There's a few way to counteract this if you end up in the situation, but it's not a fun problem to have here's a few things both pre-meditative and what you can do if your find yourself in the situation:
- Cloudwatch Alarms, setup an alarm to raise when any job goes over 5, 10, 12 minutes. This might give you time for an architectural re-think
- Switch to using a dedicated server, ECS or EC2 will work, obvious implication on the cost with this one, use this one if your not upset about loosing your serverless badge
- Chunk up your job, Lambdas can run in parallel so diviying up the task and use something like a Message Queue can work
Lambda timeouts are an interesting topic, and when designing a task or action as a lambda ask the question 'Will this ever take over 15 minutes?' this foresight could save you!
Concurrency
Concurrency is the amount of lambdas at once you can have running, important note with this one is that if you go over. The lambda will reject you and throttle, these can come up when load or stress testing.
By default you can have 1000 Lambdas executing at once, that sounds like a lot but on large scale systems, its feasible you can breach that limit. You can dedicate a maximum for a single lambda up to your limit, this can be a good safety net incase of DDOS to save you some money.
Of course if your ever stress testing or chaos testing, observing system behaviour here may be important.
Performance Testing Lambdas
The first decision you need to make is how you will invoke the lambdas, either directly or via a configured API Gateway. The aforementioned lambda tuner is quite a good tool to performance test Lambdas directly.
If your like me and are dealing with a complex CRUD application using the API Gateway any common API performance testing tool will suffice. (Please dont use JMeter.)
Measuring Lambdas
Unfortunately you always need to test software performance to make sure it's actually performant. Time to dig into that then!
What to Measure
- Invocation Errors: Count the number of errors occurring during Lambda invocations.
- Concurrency: Monitor how many requests the Lambda function can handle simultaneously.
- Memory Usage: Measure the memory used by the Lambda function during execution.
- Execution Duration: Measure the time the function takes to execute the business logic.
- Cold Start Duration: Measure the time taken for AWS Lambda to initialize during a cold start.
- Request Latency: Track the end-to-end latency from when the request is made to when the response is received.
Cold Starts
Let's dive into an aspect I haven't discussed yet: Cold Starts. They're a more significant issue for Lambdas than traditional servers because each lambda runtime starts from fresh. Cold starts mean functions that heavily depend on state can face performance bottlenecks.

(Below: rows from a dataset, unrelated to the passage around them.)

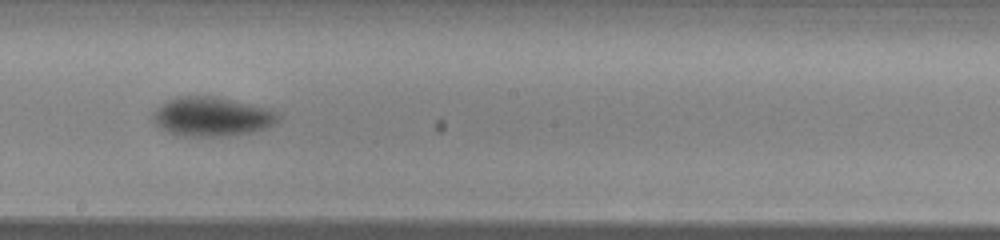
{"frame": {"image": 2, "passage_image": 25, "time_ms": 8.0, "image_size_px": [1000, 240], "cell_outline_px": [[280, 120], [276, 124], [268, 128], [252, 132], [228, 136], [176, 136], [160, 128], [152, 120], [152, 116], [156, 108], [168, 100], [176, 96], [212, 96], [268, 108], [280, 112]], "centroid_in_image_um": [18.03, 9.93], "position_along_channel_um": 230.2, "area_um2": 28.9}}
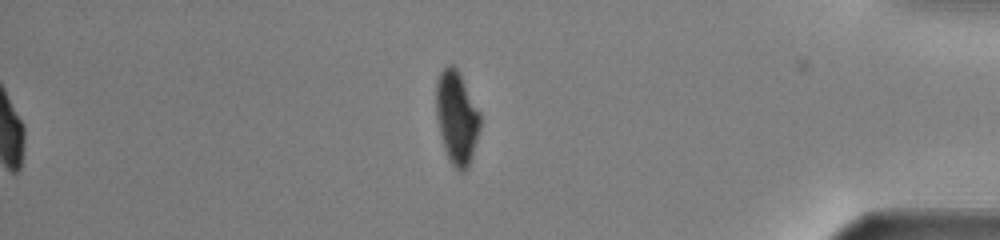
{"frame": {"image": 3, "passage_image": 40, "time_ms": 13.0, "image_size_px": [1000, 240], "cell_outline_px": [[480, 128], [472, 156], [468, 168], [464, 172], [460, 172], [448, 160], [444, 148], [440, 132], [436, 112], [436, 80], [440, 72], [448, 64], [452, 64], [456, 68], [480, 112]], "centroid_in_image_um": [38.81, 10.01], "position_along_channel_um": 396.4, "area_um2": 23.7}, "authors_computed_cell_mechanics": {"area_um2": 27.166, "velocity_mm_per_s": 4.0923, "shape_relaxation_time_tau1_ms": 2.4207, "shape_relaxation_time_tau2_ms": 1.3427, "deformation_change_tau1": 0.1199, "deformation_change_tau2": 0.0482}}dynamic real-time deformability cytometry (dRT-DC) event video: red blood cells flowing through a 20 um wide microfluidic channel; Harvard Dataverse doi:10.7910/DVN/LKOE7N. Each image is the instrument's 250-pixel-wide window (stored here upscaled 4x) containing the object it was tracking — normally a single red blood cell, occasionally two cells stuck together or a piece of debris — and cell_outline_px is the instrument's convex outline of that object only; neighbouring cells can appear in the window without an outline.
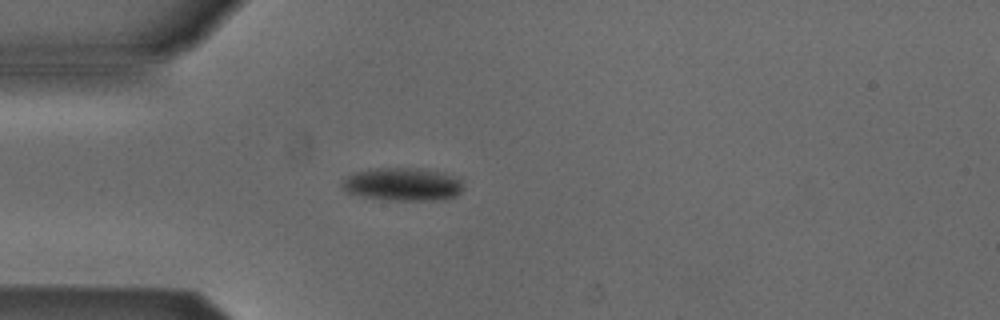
{"species": "Egyptian fruit bat (a non-hibernating species)", "species_latin": "Rousettus aegyptiacus", "temperature_condition": "cold", "stored_images_in_passage": 2, "camera_frame_rate_fps": 3000, "um_per_image_px": 0.085, "animal": {"sex": "male"}, "frame": {"image": 1, "passage_image": 2, "time_ms": 0.333, "image_size_px": [1000, 320], "cell_outline_px": [[464, 188], [456, 196], [444, 200], [388, 200], [360, 196], [344, 192], [340, 188], [340, 184], [348, 176], [356, 172], [376, 168], [416, 168], [444, 172], [460, 176]], "centroid_in_image_um": [34.26, 15.67], "position_along_channel_um": 50.7, "area_um2": 23.81}}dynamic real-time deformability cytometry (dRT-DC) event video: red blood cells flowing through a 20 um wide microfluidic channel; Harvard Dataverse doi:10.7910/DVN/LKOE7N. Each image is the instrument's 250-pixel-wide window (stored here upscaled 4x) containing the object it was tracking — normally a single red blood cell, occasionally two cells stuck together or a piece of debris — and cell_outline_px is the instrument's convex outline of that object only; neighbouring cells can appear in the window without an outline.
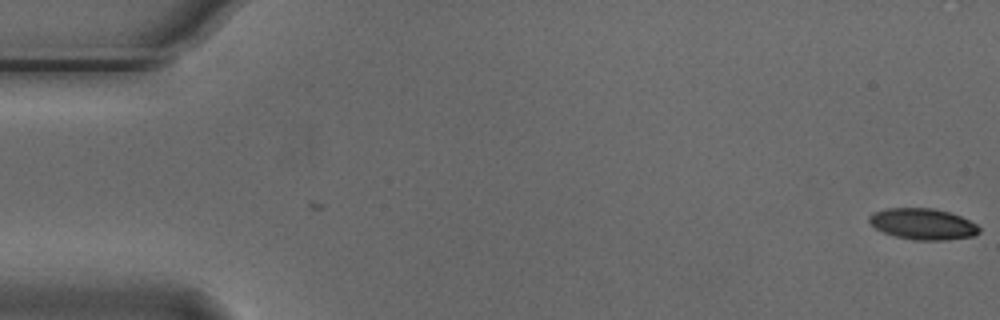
{"species": "Egyptian fruit bat (a non-hibernating species)", "species_latin": "Rousettus aegyptiacus", "temperature_condition": "cold", "stored_images_in_passage": 55, "camera_frame_rate_fps": 3000, "um_per_image_px": 0.085, "animal": {"sex": "male"}, "frame": {"image": 1, "passage_image": 1, "time_ms": 0.0, "image_size_px": [1000, 320], "cell_outline_px": [[980, 232], [972, 236], [944, 240], [912, 240], [896, 236], [884, 232], [876, 228], [868, 220], [868, 216], [872, 212], [884, 208], [932, 208], [948, 212], [960, 216], [976, 224], [980, 228]], "centroid_in_image_um": [78.41, 19.03], "position_along_channel_um": 6.6, "area_um2": 19.88}}
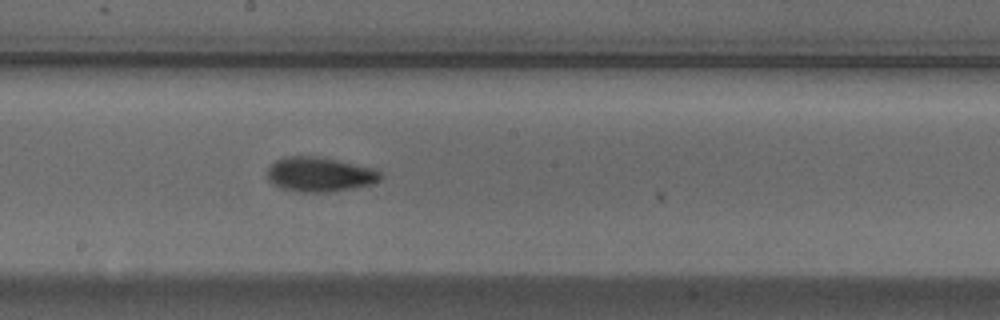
{"frame": {"image": 2, "passage_image": 30, "time_ms": 9.667, "image_size_px": [1000, 320], "cell_outline_px": [[380, 180], [372, 184], [328, 192], [300, 192], [280, 188], [272, 184], [268, 176], [268, 168], [276, 160], [284, 156], [316, 156], [376, 168], [380, 172]], "centroid_in_image_um": [27.16, 14.82], "position_along_channel_um": 221.0, "area_um2": 22.72}}
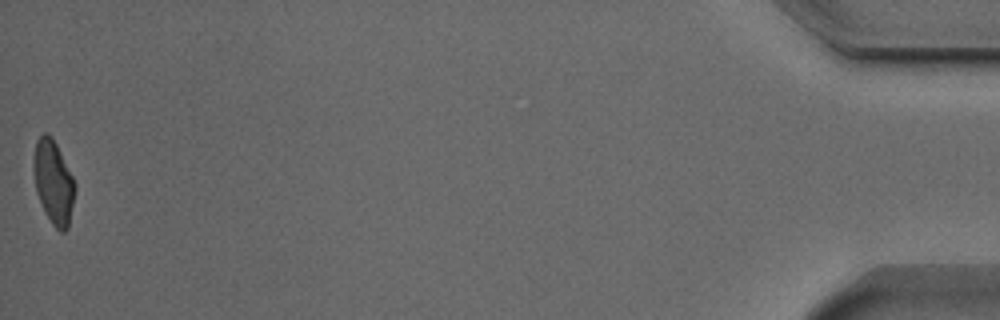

So if you rely on an app that needs heavy usage of memory consider alternative options
Reporting and Evidence
Providing evidence of lambda performance is actually one of the easy parts of using Lambda .
AWS Lambda Dashboard
The default Lambdas dashboards are great!
No setup required, want proof of good performance just send a link to this, it makes assessing performance easy. (And one of the reasons to use serverless!)

Steampipe
I've been using Steampipe recently, another great tool to look at. You can query lambdas individually for there statistics and with larger AWS estates can more easily spot misconfigured lambdas. And given that the results are often SQL you can do some pretty nifty aggregations too! Steampipe you can write queries like below to pull out all the lambda configurations in a view:
SELECT name,
memory_size,
timeout
FROM aws_lambda_function
In Conclusion
AWS Lambdas are not a miracle solution to the server maintenance problem, there's a whole ton of thought and configuration required. So when using serverless beware!